The root cause is most certainly the same as in bug 6948 : Tlabels are consumed from softIRQ context but freed from kthread context (khpsbpkt). There may already be enough transactions completed, but the kthread is not woken up early enough to free their tlabels. The fix in bug 6948 is more a workaround: It blocks further SCSI requests and initiates the last outstanding request (the first request which failed due to tlabel pool exhaustion) from workqueue context which sleeps until a tlabel is available, i.e. until khpsbpkt was woken up. Therefore the ultimate fix for both bugs would apparently be to convert khpsbpkt into tasklets.
Can also be reproduced using FTP. Tested: 1.6 GHz single core Athlon with proftpd serves a >500 MB big file to a 2.0 GHz Core 2 Duo with KDE's ftp component. File is received fully intact, speed was ~12 MByte/s over S400A. No errors were logged on the client, but ~250 times tlabel exhaustion was logged by eth1394 on the server.

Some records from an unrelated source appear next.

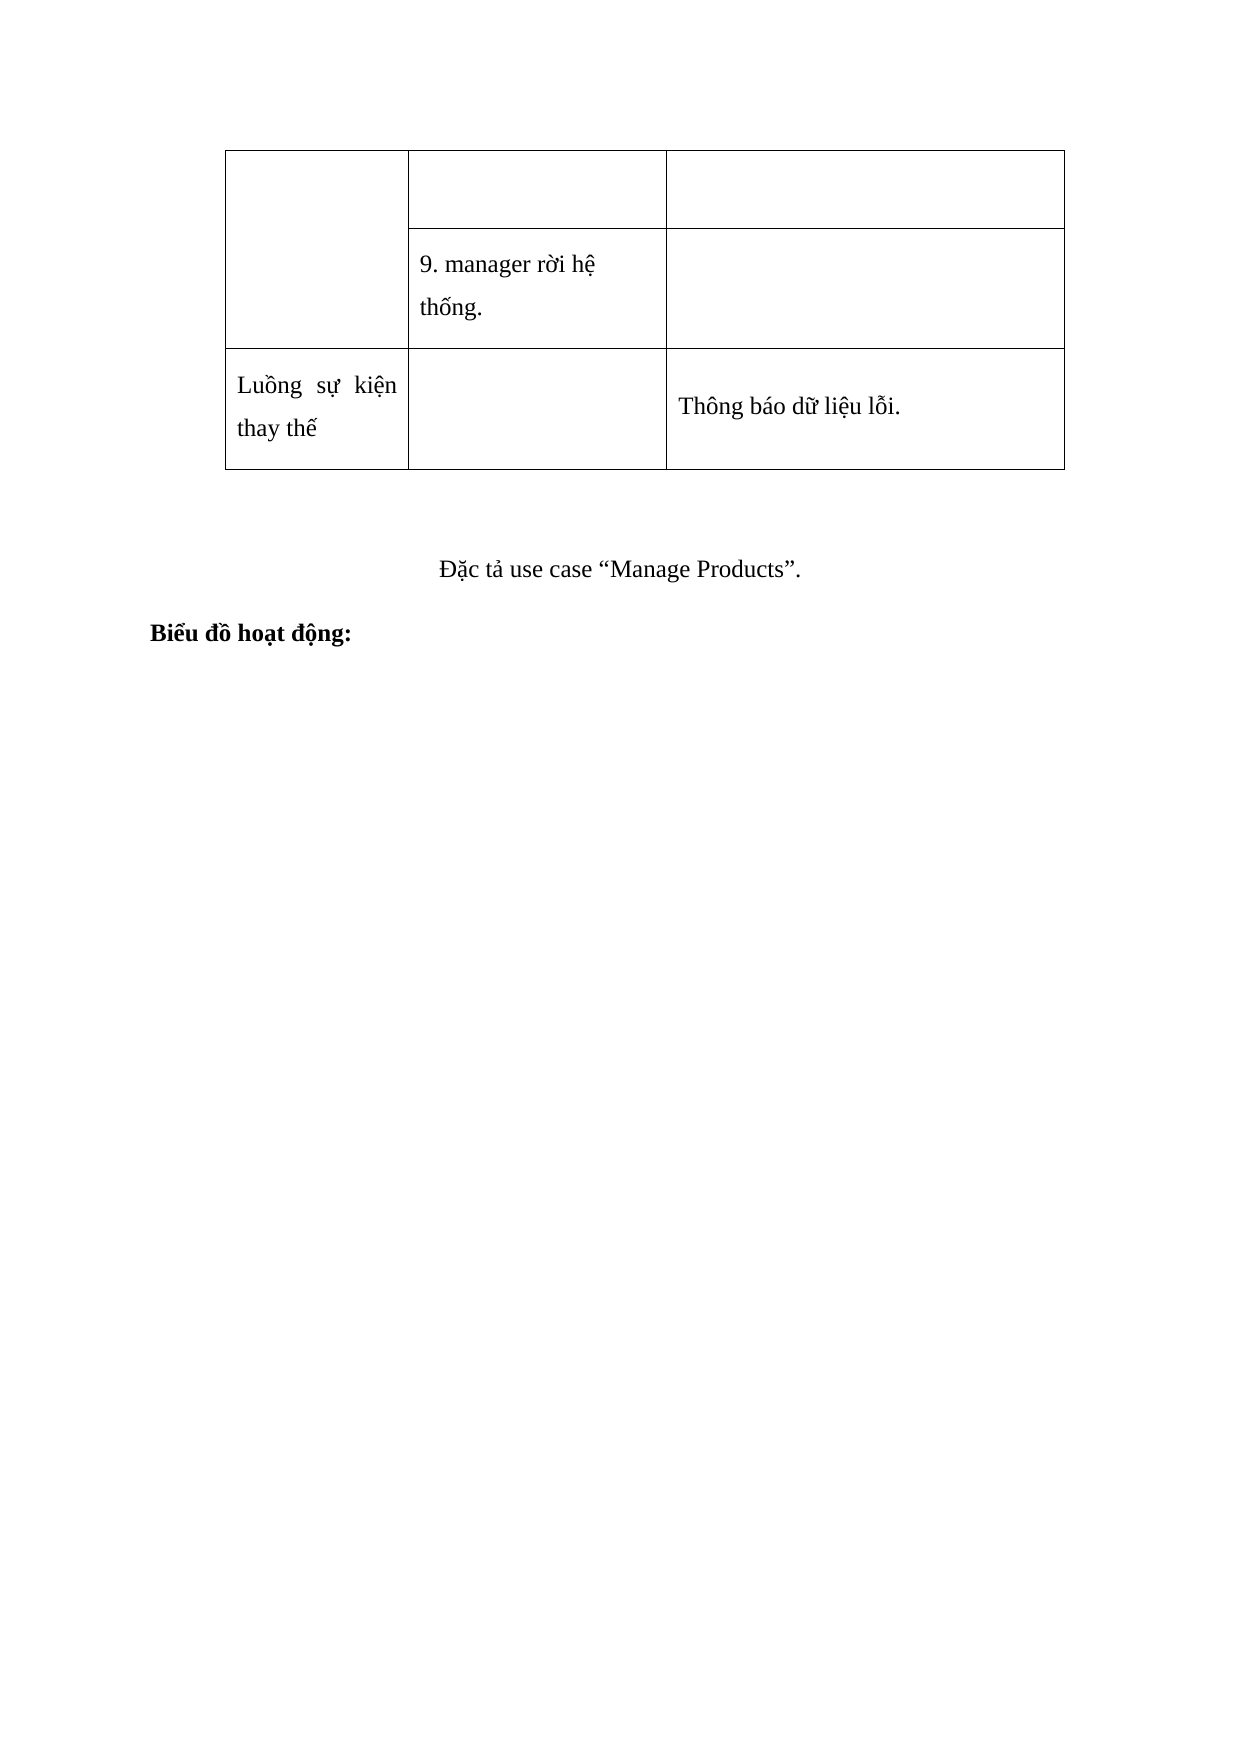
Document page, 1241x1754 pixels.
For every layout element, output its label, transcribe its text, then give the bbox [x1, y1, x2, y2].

table_cell [667, 229, 1064, 348]
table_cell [409, 151, 666, 227]
table_cell Luồng sự kiện thay thế [226, 349, 408, 468]
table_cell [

Created attachment 11397 [details] [PATCH 1/2] ieee1394: eth1394: remove bogus netif_wake_queue precondition for a following fix
Created attachment 11398 [details] [PATCH 2/2] ieee1394: eth1394: handle tlabel exhaustion The patch halts the transmit queue if no tlabel is available to eth1394's ->hard_start_xmit(). A workqueue job is then scheduled to catch the moment when ieee1394 recycled the next lot of tlabels. (Before this, I also tried an ieee1394 API addition which lets the ieee1394 recycle tlabels already in the low-level's receive tasklet's context. This lowered the frequency of tlabel exhaustion somewhat but didn't address eth1394's inability to throttle the outgoing queue when necessary. It also made the transaction API even more complicated than it already is.)
Created attachment 11405 [details] [PATCH 2.6.18] ieee1394: eth1394: handle tlabel exhaustion patch 1/2 + 2/2 combined and backported to Linux 2.6.18, only compile-tested
Created attachment 11772 [details] ieee1394: fix to ether1394_tx in ether1394.c additional patch, currently pending for mainline merge This is necessary in addition to "ieee1394: eth1394: handle tlabel exhaustion" in order to get the re-queued packets after tlabel recovery into proper shape.
fix merged in 2.6.22-rcSomething